What you need to do:
a: In the passage on integrated science curricula, why does Jenkins object to school science being presented as a coherent curriculum component? Answer in one to three sentences.
b: Answer these from the passage on integrated science curricula:
(i) Who explored what globalization means for science education?
(ii) What contextual factors do Pang and Good list as possibly affecting integrated programs?
(iii) What kind of school was compared with the traditional high school in the authors' own research?

In stark contrast with the holistic views of science discussed above, others point to the fragmentation of ‘science’ into a chaotic array of sub-disciplines or specialties. Lyn Carter (2008) explored the implications of globalisation for science education and noted the ‘increase in the sheer size and scope of contemporary science research in increasingly fragmented subdisciplines’ (p. 625). Moreover, Jenkins (2007) argued that science in schools is promoted as a ‘coherent curriculum component’ but further argued that, in reality, it ‘fosters an untenable but enduring notion of a unifying scientific method that ignores important philosophical, conceptual, and methodological differences between the basic scientific disciplines’ (p. 265).
A Variety of Factors Impact on the Implementation of Integrated Science Curricula
Jeong Suk Pang and Ron Good (2000) commented that many variables can significantly affect the success or failure of integrated programmes. These include teachers’ variables, such as subject matter knowledge, pedagogical content knowledge and beliefs, as well as their instructional practices. Other factors might be contextual, such as administrative policies, curriculum and testing constraints, and school traditions. Our own research (Venville et al. 2008b) showed a strong relationship between educational context and the way in which an integrated, community-based project about the environment was implemented. Within the context of a traditional high school, we found that the form of curriculum integration implemented was quite different from that implemented in a purpose-built middle school with a similar demographic. The contextual factors included such things as school organisation, classroom structure, timetable, teacher qualifications, collaborative planning time and approach to assessment.

Supplied material:
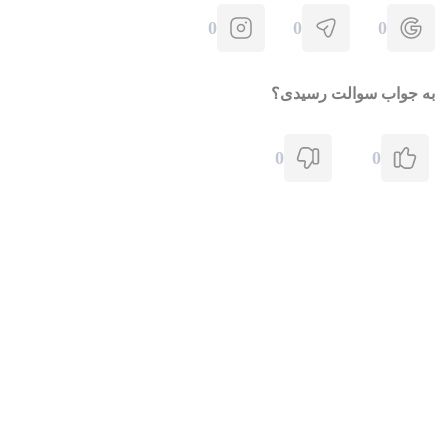
0
0
0
به جواب سوالت رسیدی؟
0
0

Answers to the exercises:
a: Jenkins argues that presenting school science this way fosters an untenable but enduring idea of a single unifying scientific method. That idea ignores important philosophical, conceptual and methodological differences between the basic scientific disciplines.

b:
(i) Lyn Carter (2008)
(ii) Administrative policies, curriculum and testing constraints, and school traditions
(iii) A purpose-built middle school with a similar demographic